- [PASSAGE SHOWN]:
################

New Director of Equal Rights Washington
New Director of Equal Rights Washington
SGN interviews Connie Watts this week

by Lisa Wardle - SGN Staff Writer

SEQ CHAPTER \h \r 1Connie Watts, Executive Director of Equal Rights Washington (ERW), took over the reigns earlier this month. Her partner and 21 month-old son moved with her to Seattle, where they hope to build a new life together. She had previously lived in Utah, Georgia, and Washington, D.C. while working for Planned Parenthood.

Growing up in a supportive family who pushed her to pursue a career in activist organizations, Connie has become a successful person who enjoys helping others. Connie says excited by the opportunity to do more activist work for the Lesbian, Gay, Bisexual, Transgender community. Although she had done some work on LGBT issues before, she did not work for a group whose sole purpose was LGBT rights.

The Seattle Gay News sat down with Connie this week to learn more about her background and hopes for the future of ERW.

################

- [EXERCISES TO COMPLETE]:
**a)** Write out the part of the article on the new Equal Rights Washington director that opens with the words containing "by Lisa Wardle" and closes with "future of ERW.".
**b)** Continue the article on the new Equal Rights Washington director from the point where it stops.
The material that follows has no connection to the article on the new Equal Rights Washington director.

- [AVAILABLE DATA]:
################

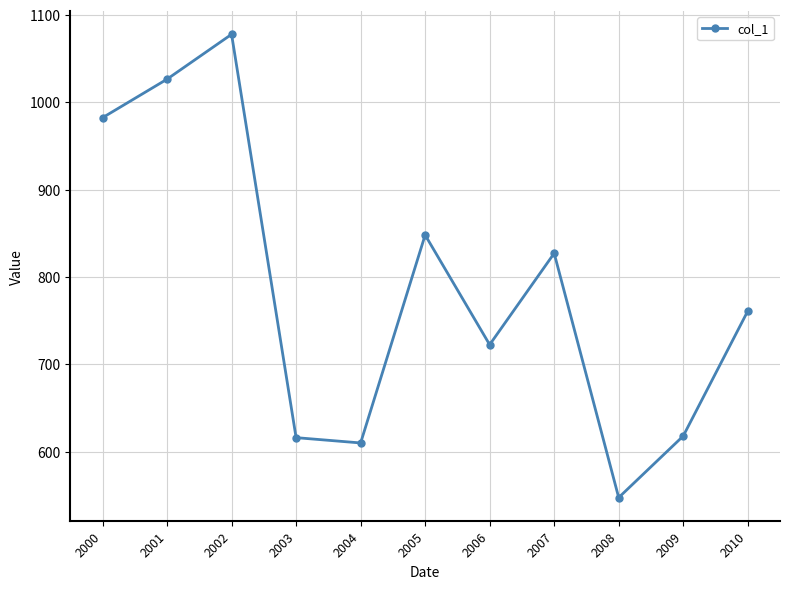

How many points are higher than both their immediate neighbors (excluding endpoints)?

3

################

- [ANSWERS FOR EACH ITEM]:
**a)**
by Lisa Wardle - SGN Staff Writer

SEQ CHAPTER \h \r 1Connie Watts, Executive Director of Equal Rights Washington (ERW), took over the reigns earlier this month. Her partner and 21 month-old son moved with her to Seattle, where they hope to build a new life together. She had previously lived in Utah, Georgia, and Washington, D.C. while working for Planned Parenthood.

Growing up in a supportive family who pushed her to pursue a career in activist organizations, Connie has become a successful person who enjoys helping others. Connie says excited by the opportunity to do more activist work for the Lesbian, Gay, Bisexual, Transgender community. Although she had done some work on LGBT issues before, she did not work for a group whose sole purpose was LGBT rights.

The Seattle Gay News sat down with Connie this week to learn more about her background and hopes for the future of ERW.

**b)**
Lisa Wardle: For some background information to readers, can you tell me some of the things that ERW does?

Connie Watts: We do so many things. We do online organizing and on the ground organizing. We mobilize activists around LGBT issues, all kinds of LGBT issues, and utilize all of the volunteers that we have. We affect change, not just marriage but, obviously, also a host of other issues.

LW: You were appointed to the position at ERW back in April. So far, what are your impressions of the group's inner workings?

CW: Even though I signed on in April, we made an agreement that I wouldn't start my position until June 4th. That gave me time to talk with and meet a lot of people and learn more about Washington's community and history. It's ideal to get a job and have time to become fully prepared for it. I also thought it was incredibly nice that I didn't have to deal with moving to a new place and getting settled in at the same time as starting my new job. This way, I adjusted to the new location and community before beginning my position.

LW: What work around LGBT issues have you done before your current position?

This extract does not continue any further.